#### EXCERPT TO READ:
You've obviously done your homework.

Good luck!


----------



## altawa (Jan 4, 2015)

Please update this thread as you go, because I am rooting for you.


----------



## GusPolinski (Jan 21, 2014)

There is a "Save to Google Drive" extension for Chrome that might work well for you. It will essentially archive a copy of an entire page to your online Google Drive storage. When using it, you may want to scroll pretty far down your ex's timeline in order to capture as much information as possible.

That said, you may want to _*ALSO*_ consider using your phone or video camera to capture footage of you scrolling through your ex's page. I say this because she or her lawyer will doubtlessly try to make the case that you manipulated any files and/or images that you present as evidence in order to make your case.

Oh, and when you do this (via whatever means), you'd be wise to take efforts to obscure the account that you're using in order to gather info. After all, you don't want to lose that source!


----------



## weightlifter (Dec 14, 2012)

altawa said:


> Please update this thread as you go, because I am rooting for you.


How long til its up under current decree?

All hail the great wisdom of gus.


----------



## soccermom2three (Jan 4, 2013)

I'm rooting for you too. A friend of my husband was paying alimony for years even when his ex was living with another man. He could never prove it on his own and he didn't want to ask his kids to testify against their mom. She just married the guy last year so now he's off the hook.


----------



## Hardtohandle (Jan 10, 2013)

Test this out.. 

Let me/us know how it works

Belkasoft: Evidence Search and Analysis Software for Digital Forensic Investigations


----------



## samyeagar (May 14, 2012)

GusPolinski said:


> There is a "Save to Google Drive" extension for Chrome that might work well for you. It will essentially archive a copy of an entire page to your online Google Drive storage. When using it, you may want to scroll pretty far down your ex's timeline in order to capture as much information as possible.
> 
> That said, you may want to _*ALSO*_ consider using your phone or video camera to capture footage of you scrolling through your ex's page. I say this because she or her lawyer will doubtlessly try to make the case that you manipulated any files and/or images that you present as evidence in order to make your case.
> 
> Oh, and when you do this (via whatever means), you'd be wise to take efforts to obscure the account that you're using in order to gather info. After all, you don't want to lose that source!


Grabbed about 100 screen caps covering the past three years, and I did take video on my phone of the most compelling ones. And yeah...my source


----------



## samyeagar (May 14, 2012)

weightlifter said:


> How long til its up under current decree?
> 
> All hail the great wisdom of gus.



Sept 20, 2017.


----------



## GusPolinski (Jan 21, 2014)

samyeagar said:


> Grabbed about 100 screen caps covering the past three years, and I did take video on my phone of the most compelling ones.


Awesome.

Are you working w/ an attorney at all? If so, maybe get advise from him or her w/ respect to the best way to collect and store evidence that will back up your claim.

#### ENTRIES SUPPLIED:
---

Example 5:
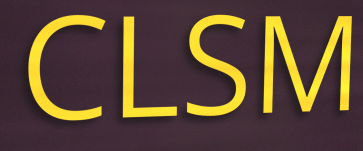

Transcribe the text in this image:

CLSM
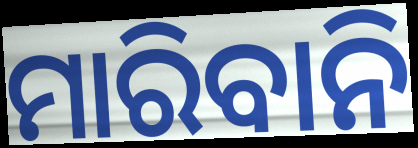
ମାରିବାନି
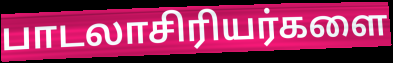
பாடலாசிரியர்களை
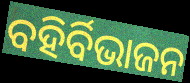
ବହିର୍ବିଭାଜନ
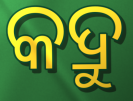
କଦ୍ରୁ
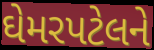
ઘેમરપટેલને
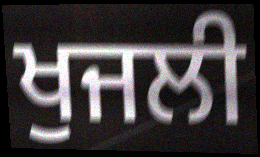
ਖੁਜਲੀ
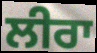
ਲੀਰਾ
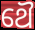
ଥୈ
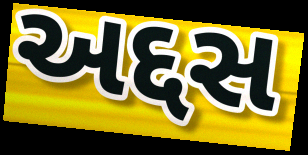
અદ્દસ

#### EXERCISES:
1. Name each distinct username that appears as a post author in the alimony evidence thread.
2. Resume the alimony evidence thread right after its final sentence.
The data stand apart from the alimony evidence thread.

#### EXERCISE ANSWERS:
1. altawa, GusPolinski, weightlifter, soccermom2three, Hardtohandle, samyeagar

2.
IIRC, HTH is a detective, and it's worth considering that his post above may have the benefit of professional experience.


----------



## samyeagar (May 14, 2012)

GusPolinski said:


> Awesome.
> 
> Are you working w/ an attorney at all? If so, maybe get advise from him or her w/ respect to the best way to collect and store evidence that will back up your claim.
> 
> IIRC, HTH is a detective, and it's worth considering that his post above may have the benefit of professional experience.


I am working with an attorney. What prompted all of this at this point in time was that fact that due to some restructuring at my company, I was forced to take a 22% pay cut, or lose my job. To put that in perspective, after the paycut, my ex wife would be receiving over 2/3 of my GROSS pay in cash, and vehicle payments.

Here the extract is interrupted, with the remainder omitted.